Dataset entries
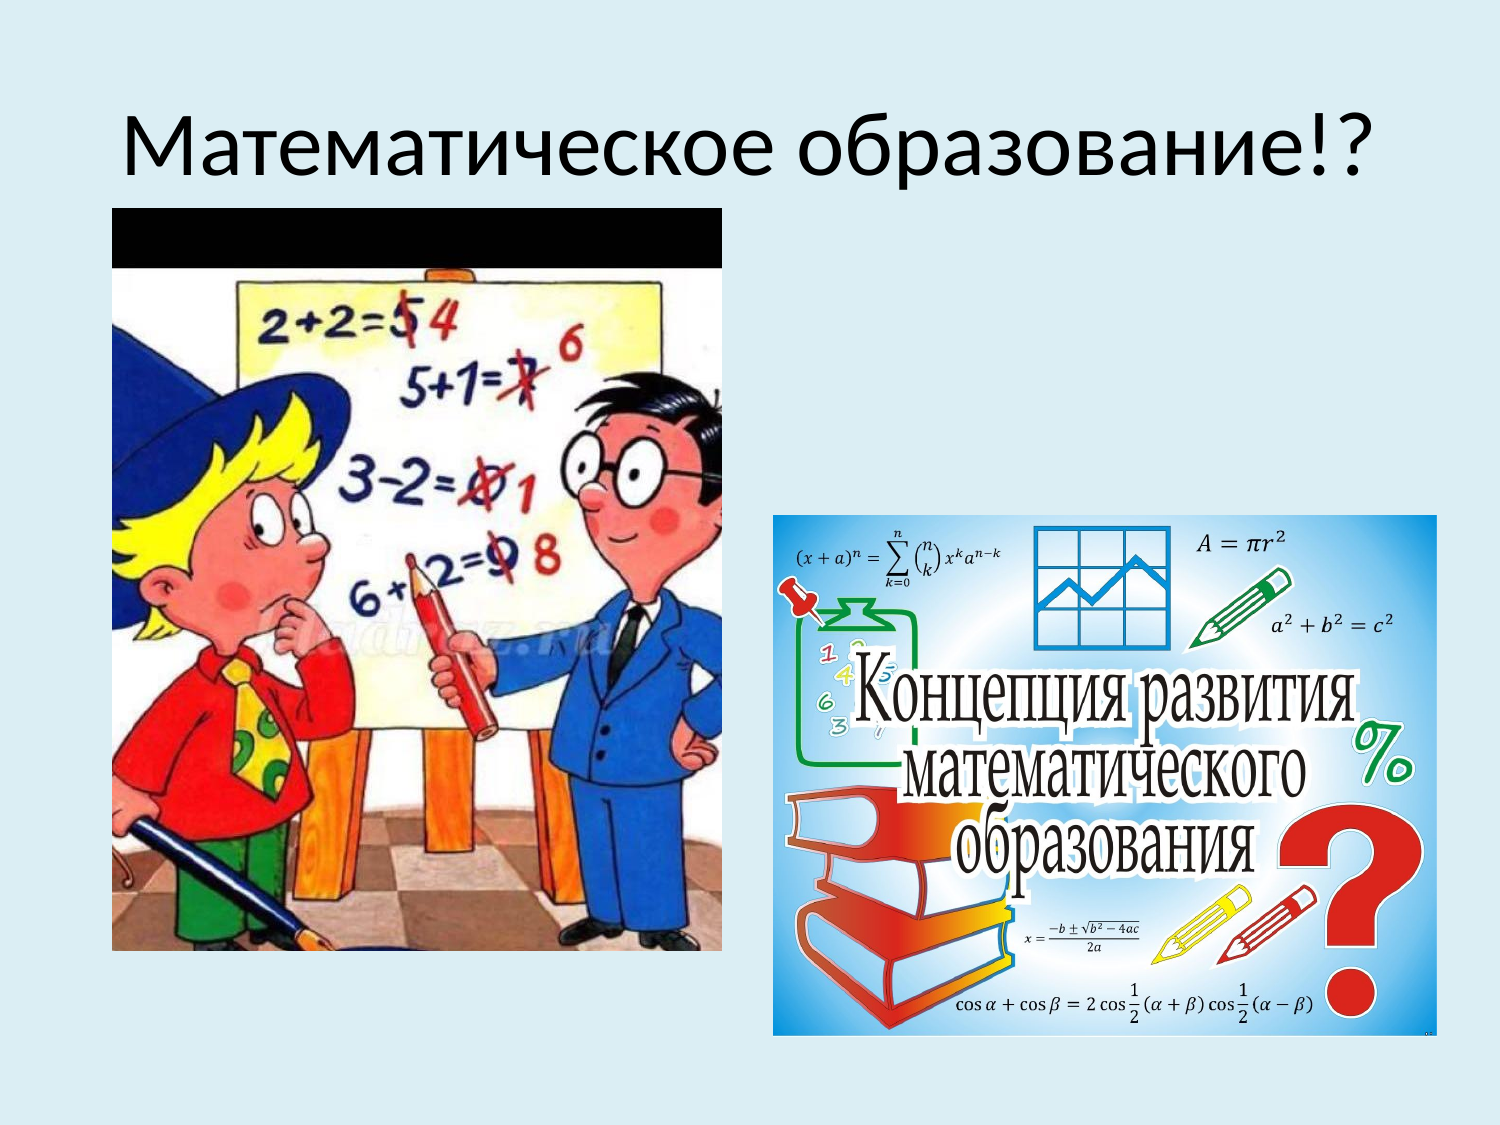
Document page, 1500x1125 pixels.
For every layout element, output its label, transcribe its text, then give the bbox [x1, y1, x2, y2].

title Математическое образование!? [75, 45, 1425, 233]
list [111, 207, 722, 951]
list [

__JOB ITEM__. Could every record be given again exactly, with its pictures left out?

__SOLUTION FOR THIS EXERCISE__.
Document page, 1500x1125 pixels.
For every layout element, output its label, transcribe its text, then give the bbox [x1, y1, x2, y2].

title Математическое образование!? [75, 45, 1425, 233]
list [111, 207, 722, 951]
list [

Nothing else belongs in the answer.